What this exercise asks.
A. List every topic named in the headline of the Covid newsletter text below, leaving out "and more."
B. Pick up the Covid newsletter text below after its last sentence and write the next few sentences in the same voice.

---------- Selected text ----------

The existential challenge of Long Covid, US excess deaths, UK long term sickness, Pandemic revisionism, and more
Bonus! This is the official one year anniversary issue!
Welcome to the latest issue of the Covid-Is-Not-Over newsletter! The first “regular” issue that I put together was back on February 21, 2023. So this is the anniversary issue. One year strong, 45 issues, 681 subscribers. Let’s get to 1000 by the end of 2024!
Covid is not over. That’s the theme of this issue. As you can all imagine, I do a lot of searching on Google to find the articles I feature. A year ago I could easily find 5 to 10 mainstream media stories on Covid in Ontario. At least 10 more on the rest of Canada, and countless stories on the rest of the world. General stories, many per day. I have hundreds of links from the last year that I haven’t used. Yes, I keep all those candidate links I find every day. I only use 10-15 per week, but I find dozens that I don’t use.

---------- Entries shown ----------

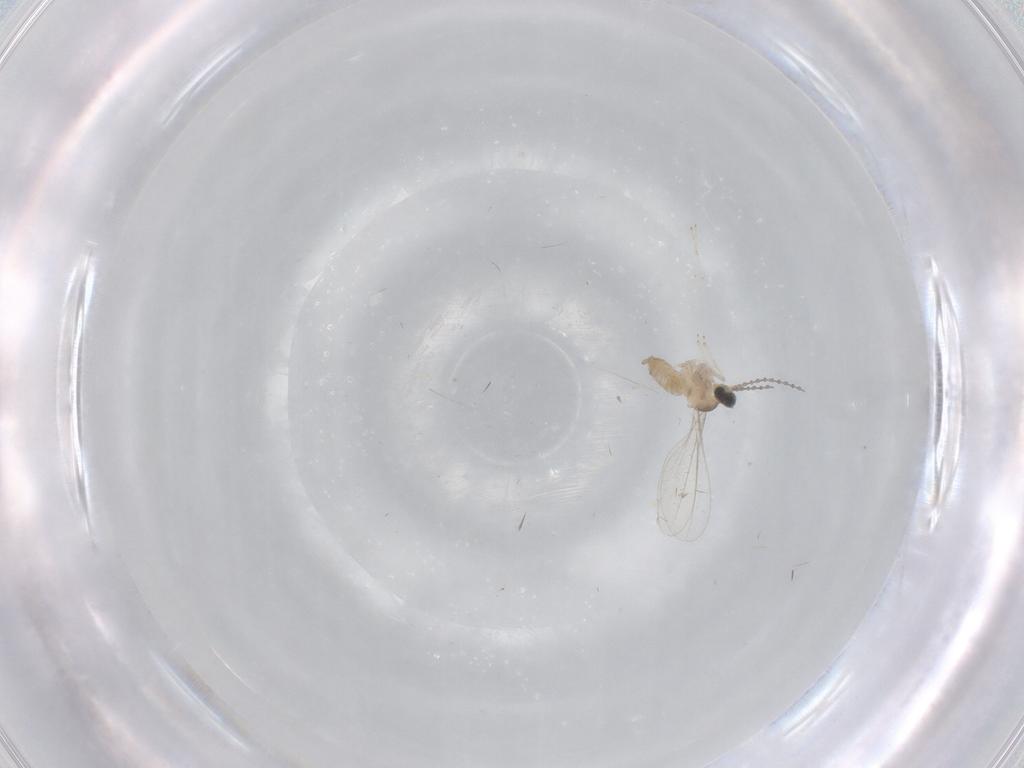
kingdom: Animalia
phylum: Arthropoda
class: Insecta
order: Diptera
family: Cecidomyiidae
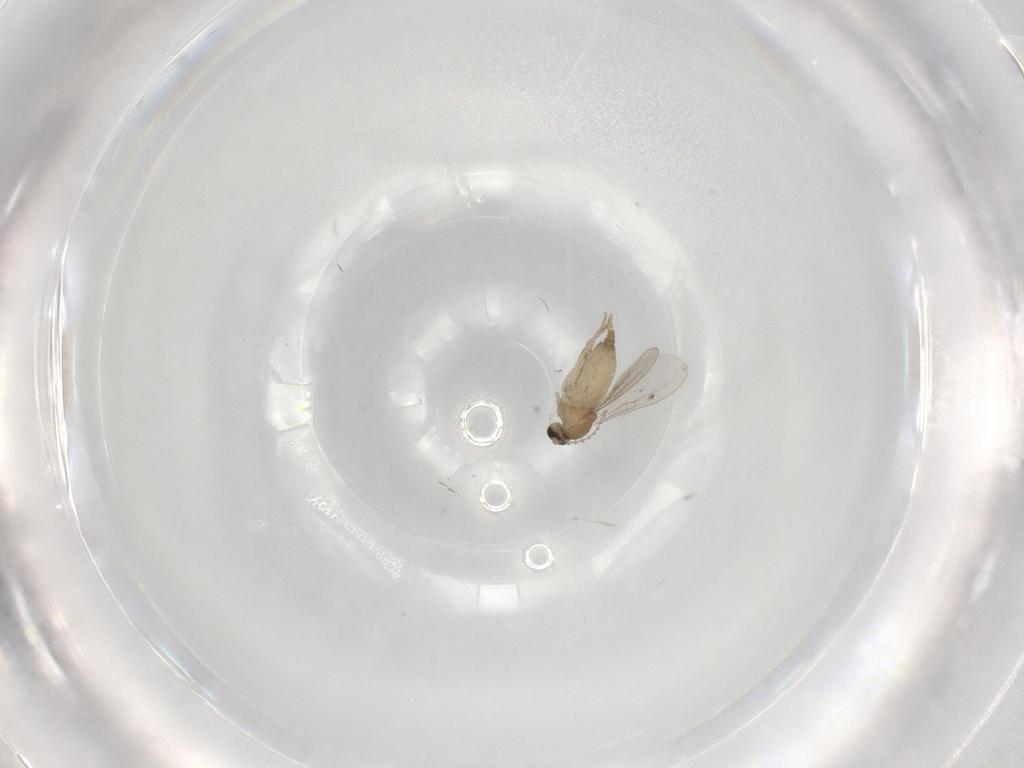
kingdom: Animalia
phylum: Arthropoda
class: Insecta
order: Diptera
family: Cecidomyiidae
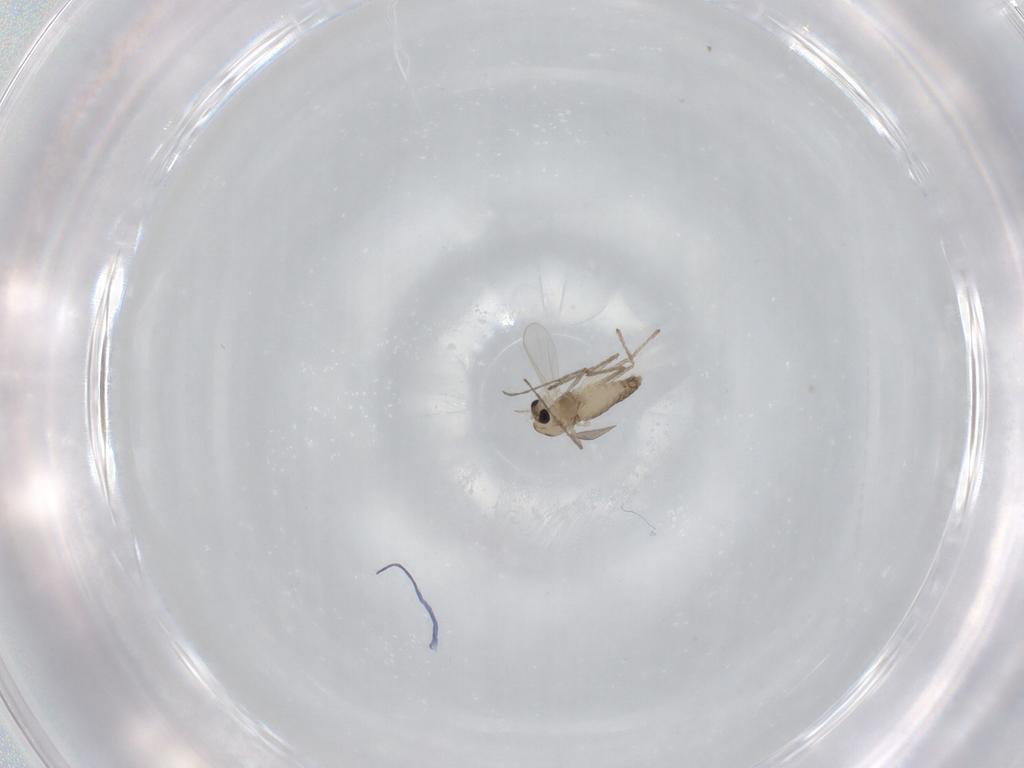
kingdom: Animalia
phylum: Arthropoda
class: Insecta
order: Diptera
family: Chironomidae
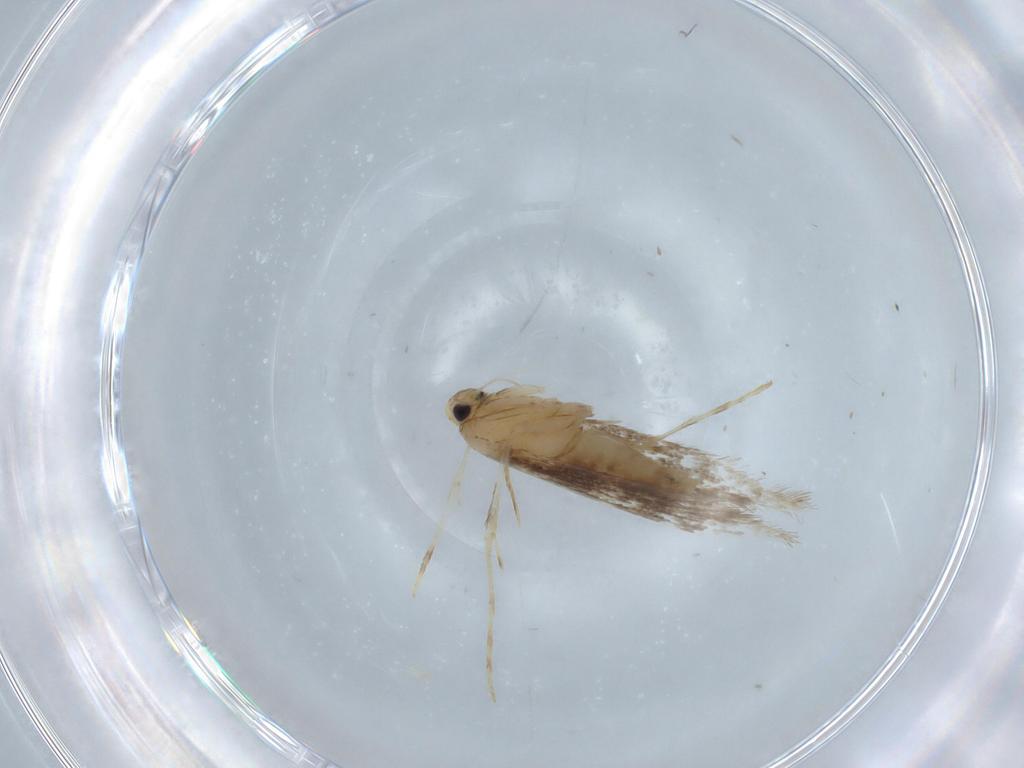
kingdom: Animalia
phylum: Arthropoda
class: Insecta
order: Lepidoptera
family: Gracillariidae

----------

Task-by-task results.
A.
- The existential challenge of Long Covid
- US excess deaths
- UK long term sickness
- Pandemic revisionism

B.
Fast forward a year? I’m lucky if I find one to two on Covid in Ontario most days. About the same for the rest of Canada. And certainly nowhere near as many for the rest of the world. Covid isn’t over, that’s what we all know, deep in our hearts and minds. We see it out there, in the wastewater, in what’s happening in the hospitals, in what’s happening in our networks of family and friends.
But more and more it’s disappearing from public consciousness. For most people, Covid is over.
I’ll keep looking for stories, I’ll keep featuring, I’ll keep helping us all understand what’s really going on.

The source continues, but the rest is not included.